A blog post in the Nonprofit Quarterly downplayed the amount of the payout as excusable, given the CEO's long tenure.  However, it also acknowledged that the amount may have seemed excessive to other employees,

[Current CEO]  Karabakakis said staff have been 'disappointed, angry and outraged.'

'Some people may see it as excessive,” he said. “If we’re going to provide a deferred compensation package, it’s important that we look at the industry standard, and make sure that we do have a culture of openness and transparency.'

But the staff were unlikely to have been solely concerned about transparency. The other thing a board needs to ensure is that fair retirement benefits extend to all workers. The notion of caring only about the old age comfort of top employees is, naturally, abhorrent and insulting to many others. It’s no surprise, and in times where income inequality begs for our attention, our organizations should try not to mimic the bad policies of the larger economy.

Summary

Here were more instances of generous compensation given to CEOs and other top executives of small to medium sized non-profit hospitals and health care provider organizations.  In all cases, the pay seemed disproportionate given the financial situations of the organization, the pay and benefits given to other employees, or the services provided to patients.  In all cases, justifications provided were perfunctory, and were at best based on talking points used before to justify executive pay, but without supporting evidence or logic.

In a 2014 interview, corporate governance experts Robert Monks and Nell Minow, Monks said,

Chief executive officers' pay is both the symptom and the disease.

Also,

CEO pay is the thermometer. If you have a situation in which, essentially, people pay themselves without reference to history or the value added or to any objective criteria, you have corroboration of... We haven't fundamentally made progress about management being accountable.

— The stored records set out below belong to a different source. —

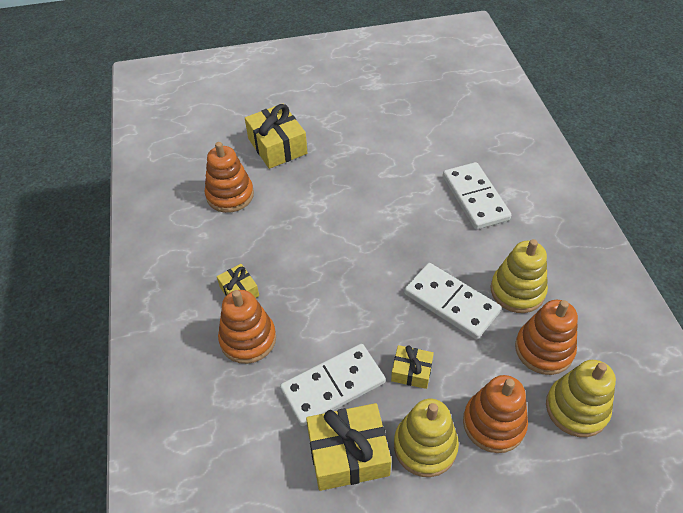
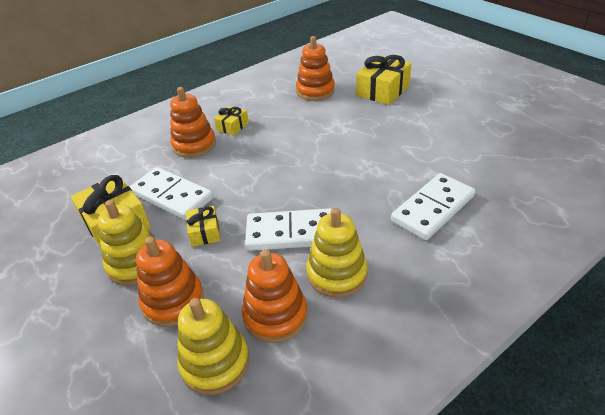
camera: 65 degrees right, 10 degrees down
(451, 303) = (291, 233): white domino -> white domino turned 75 degrees clockwise

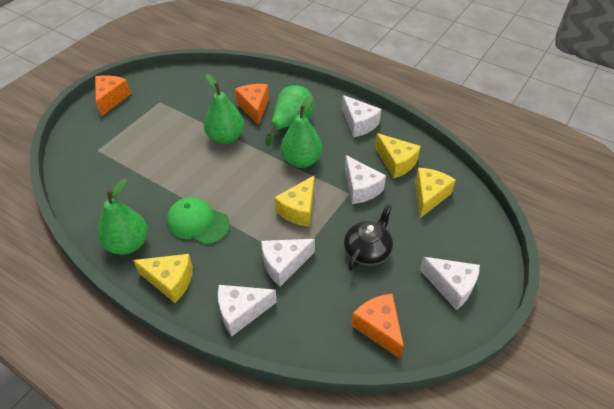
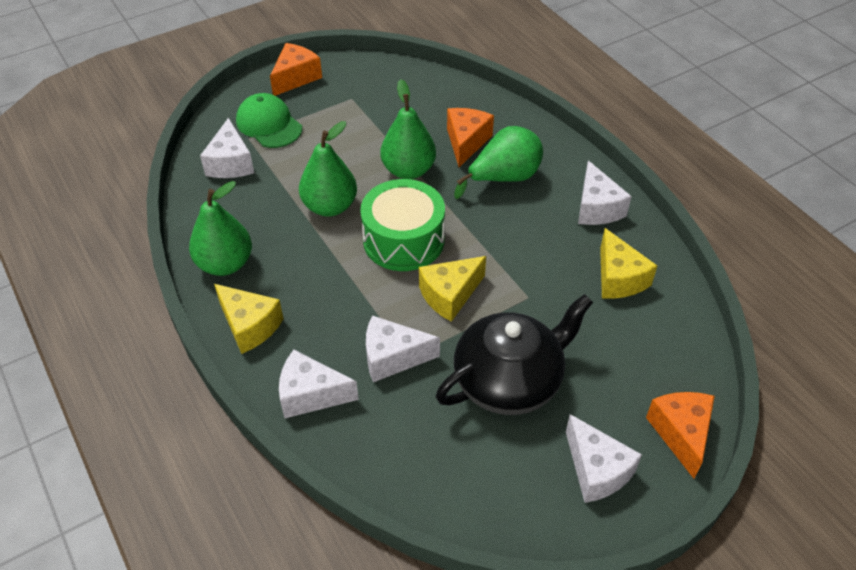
camera: 25 degrees right, 0 degrees up
(198, 222) = (317, 267): green cap -> green cap (269, 124)
(248, 184) = (403, 240): none -> green drum
(301, 160) = (489, 232): green pear -> green pear (330, 206)
(360, 188) = (548, 296): white cheese -> white cheese (230, 163)
(367, 251) = (509, 381): black teapot -> black teapot, size x1.58
(379, 328) = (468, 482): orange cheese -> orange cheese (681, 434)
(429, 196) = (638, 340): yellow cheese -> none

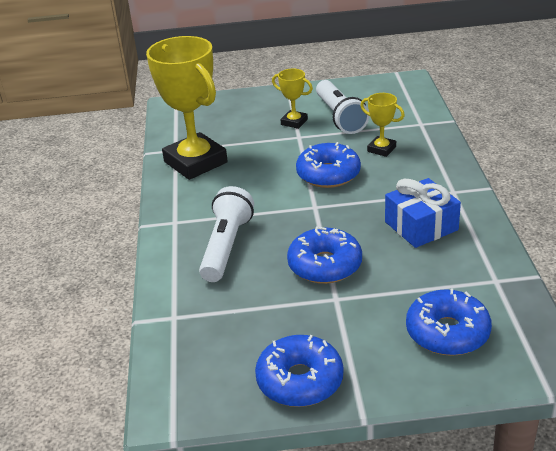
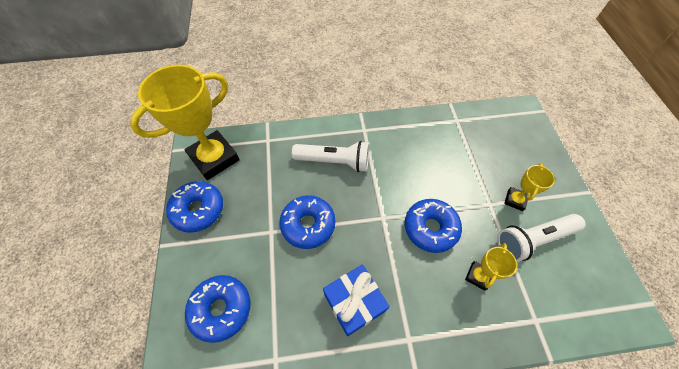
camera: 85 degrees right, 25 degrees up
(195, 162) = (440, 134): yellow trophy -> yellow trophy (214, 158)

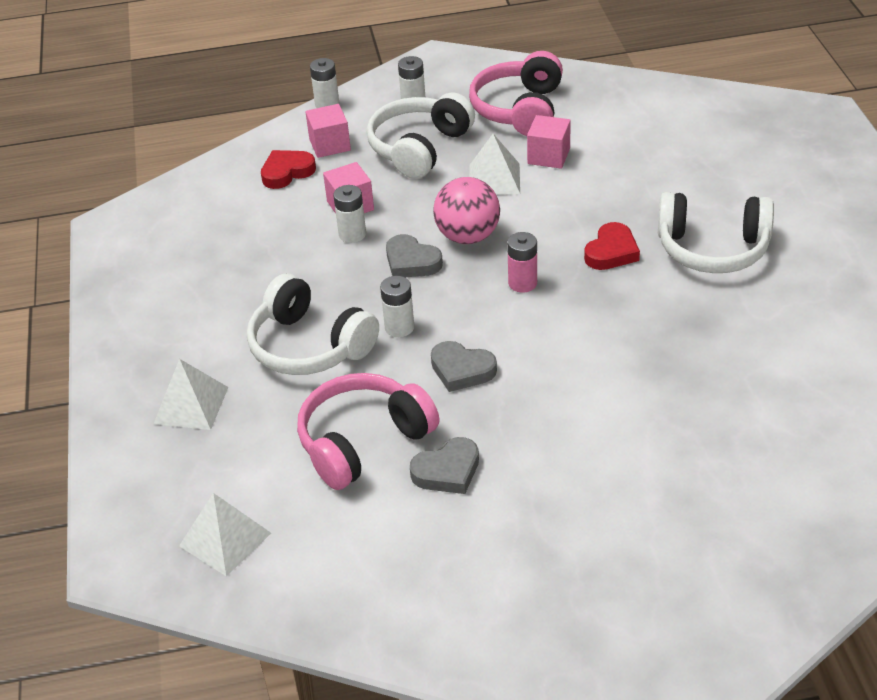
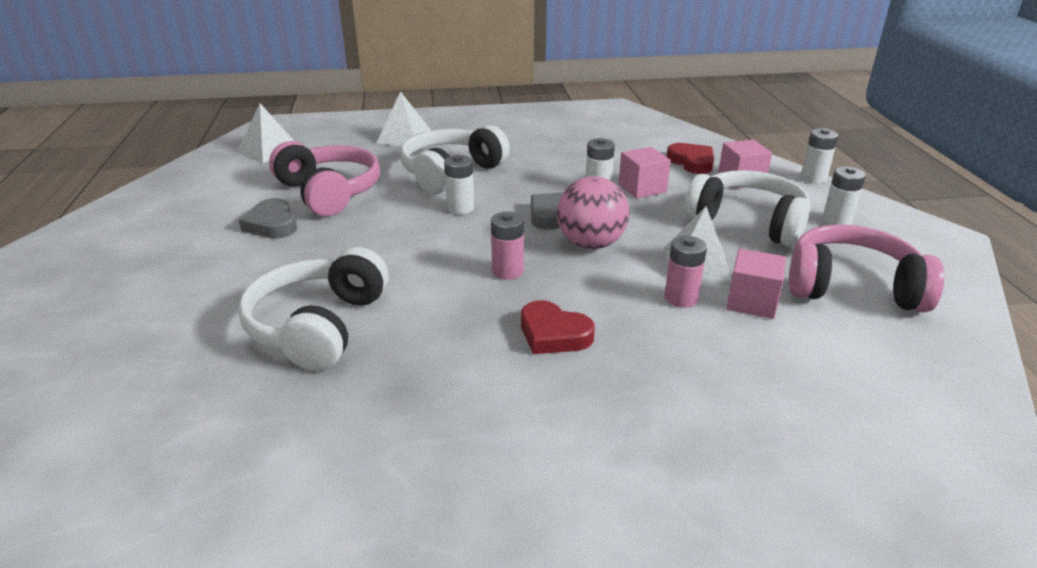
camera: 90 degrees right, 10 degrees down
(462, 370) = (391, 234): grey heart -> none
(549, 189) = (681, 298): none -> pink battery
(712, 248) = (549, 424): white headphones -> white headphones (319, 326)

The symptom and the disease have metastasized to health care, from huge for-profit corporations now also to even small non-profit hospitals.   Thus, like hired managers in the larger economy, even managers of small non-profit hospitals have become "value extractors."  The opportunity to extract value has become a major driver of managerial decision making.  And this decision making is probably the major reason our health care system is so expensive and inaccessible, and why it provides such mediocre care for so much money. 

One wonders how long the people who actually do the work in health care will suffer the value extraction to continue?

So to repeat, true health care reform would put in place leadership that understands the health care context, upholds health care professionals' values, and puts patients' and the public's health ahead of extraneous, particularly short-term financial concerns. We need health care governance that holds health care leaders accountable, and ensures their transparency, integrity and honesty.

But this sort of reform would challenge the interests of managers who are getting very rich off the current system.

As Robert Monks also said in the 2014 interview,

People with power are very reluctant to give it up. While all of us recognize the problem, those with the power to change it like things the way they are.


So I am afraid the US may end up going far down this final common pathway before enough people manifest enough strength to make real changes.